Education and Human Sciences, College of (CEHS)


First Advisor

Ralph De Ayala

Date of this Version

Summer 7-2021


Alzarouni, A. (2021). Investigating the fit of the generalized graded unfolding model (GGUM) when calibrated to IRT generated data from dominance and ideal point models [Unpublished master's thesis]. University of Nebraska-Lincoln.

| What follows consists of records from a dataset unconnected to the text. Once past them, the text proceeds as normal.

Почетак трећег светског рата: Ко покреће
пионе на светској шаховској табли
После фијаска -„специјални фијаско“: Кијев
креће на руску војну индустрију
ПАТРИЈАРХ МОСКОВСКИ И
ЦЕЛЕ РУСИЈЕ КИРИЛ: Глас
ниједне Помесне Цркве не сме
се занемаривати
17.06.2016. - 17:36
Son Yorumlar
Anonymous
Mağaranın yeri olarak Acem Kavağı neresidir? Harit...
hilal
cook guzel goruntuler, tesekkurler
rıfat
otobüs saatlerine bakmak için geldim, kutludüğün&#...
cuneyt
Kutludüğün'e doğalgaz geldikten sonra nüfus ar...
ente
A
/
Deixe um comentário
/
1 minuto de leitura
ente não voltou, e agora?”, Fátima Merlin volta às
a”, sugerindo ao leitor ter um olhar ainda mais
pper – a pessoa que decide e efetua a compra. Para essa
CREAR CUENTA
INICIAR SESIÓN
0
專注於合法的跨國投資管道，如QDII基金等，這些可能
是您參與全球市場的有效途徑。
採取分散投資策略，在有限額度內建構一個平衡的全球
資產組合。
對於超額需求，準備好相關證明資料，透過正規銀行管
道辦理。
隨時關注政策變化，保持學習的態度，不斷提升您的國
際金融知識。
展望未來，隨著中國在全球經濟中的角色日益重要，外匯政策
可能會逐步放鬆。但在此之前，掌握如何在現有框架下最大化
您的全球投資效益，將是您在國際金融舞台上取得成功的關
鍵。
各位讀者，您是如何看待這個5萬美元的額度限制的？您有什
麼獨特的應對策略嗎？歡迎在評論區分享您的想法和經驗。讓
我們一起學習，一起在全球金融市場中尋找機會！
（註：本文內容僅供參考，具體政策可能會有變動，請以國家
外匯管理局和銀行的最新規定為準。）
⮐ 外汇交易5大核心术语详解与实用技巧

A THESIS Presented to the Faculty of The Graduate College at the University of Nebraska In Partial Fulfillment of the Requirements For the Degree of Master of Arts, Major: Educational Psychology, Under the Supervision of Professor Ralph De Ayala. Lincoln, Nebraska: July, 2021

Copyright © 2021 Abdulla Alzarouni


The assessment of model fit in latent trait modelling, better known as item response theory (IRT), is an integral part of model testing if one is to make valid inferences about the estimated parameters and their properties based on the selected IRT model. Though important, the assessment of model fit has been less utilized in IRT research than it should. For example, there have been less research investigating fit for polytomous dominance models such the Graded Response Model (GRM), and to a lesser extent ideal point models such as the Generalized Graded Unfolding Models (GGUM), both in its dichotomous and polytomous forms. For such reasons, examining fit for the GGUM is paramount and should be investigated thoroughly. The current study tests for different fit indices when calibrating the GGUM model to generated data from different IRT models. The tested outcomes consist of type I error and power rates across 100 replications for selected number of items and sample sizes with respect to different model fit indices utilized in previous IRT literature. Results from the simulation study show that relative fit indices performed well in identifying the correct dichotomous data model (i.e., GGUM) when the delta ranges are extended beyond the specified distribution ranges for the dominance models. Also, polytomous GGUM data were identified as the best fitting model in almost all the cases, irrespective of the number of items and sample size. On the other hand, the majority of absolute fit indices did not perform well in identifying fit/misfit.